When filling out the Drug Screen form, it’s important to be thorough and accurate. Here are five key things to do and not do:

  • Do: Provide accurate information about your employer, including name and address.
  • Do: Clearly specify the reason for the test, such as pre-employment or random.
  • Do: Ensure that all required fields are completed, including your Social Security Number or Employee ID.
  • Do: Confirm the temperature of the specimen within the specified time frame.
  • Do: Sign and date the form where required to validate the information provided.
  • Don't: Leave any sections blank; incomplete forms may lead to delays.
  • Don't: Provide false information or misrepresent your identity.
  • Don't: Forget to initial the bottle seals; this step is crucial for maintaining chain of custody.
  • Don't: Use any unapproved abbreviations or shorthand that could confuse the reader.
  • Don't: Neglect to follow up if you notice any discrepancies after submission.

Common mistakes

  1. Inaccurate Personal Information: Filling out the donor's name, Social Security Number (SSN), or employee ID incorrectly can lead to significant delays. Ensure all information matches official documents.

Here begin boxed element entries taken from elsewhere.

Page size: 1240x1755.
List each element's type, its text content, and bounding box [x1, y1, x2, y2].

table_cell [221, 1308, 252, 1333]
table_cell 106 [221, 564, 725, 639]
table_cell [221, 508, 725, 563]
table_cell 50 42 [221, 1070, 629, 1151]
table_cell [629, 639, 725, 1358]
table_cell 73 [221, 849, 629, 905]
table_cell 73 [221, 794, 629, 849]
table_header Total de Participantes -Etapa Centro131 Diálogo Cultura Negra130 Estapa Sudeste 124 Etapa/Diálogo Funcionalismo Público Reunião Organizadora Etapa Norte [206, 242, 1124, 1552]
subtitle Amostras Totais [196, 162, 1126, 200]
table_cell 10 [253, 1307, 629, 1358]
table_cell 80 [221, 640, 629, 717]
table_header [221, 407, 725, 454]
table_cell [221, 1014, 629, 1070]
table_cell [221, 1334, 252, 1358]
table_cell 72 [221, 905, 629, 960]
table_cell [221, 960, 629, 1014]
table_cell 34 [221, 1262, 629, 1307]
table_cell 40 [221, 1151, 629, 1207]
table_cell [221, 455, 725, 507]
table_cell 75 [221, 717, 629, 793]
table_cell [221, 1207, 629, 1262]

  2. Missing Testing Authority: Not specifying the testing authority can cause confusion. Always select the appropriate agency, whether it’s HHS, NRC, or DOT, and indicate the specific DOT agency if applicable.

  3. Incorrect Reason for Test: Choosing the wrong reason for the drug test can affect the process. Make sure to select the accurate option, such as pre-employment, random, or post-accident.

  4. Failure to Document Collection Site: Omitting the collection site name and address can create complications. It is essential to provide complete details of where the specimen is collected.

  5. Neglecting to Sign and Date: Forgetting to sign or date the form can lead to rejection. Always ensure that the collector and donor sign and date the appropriate sections.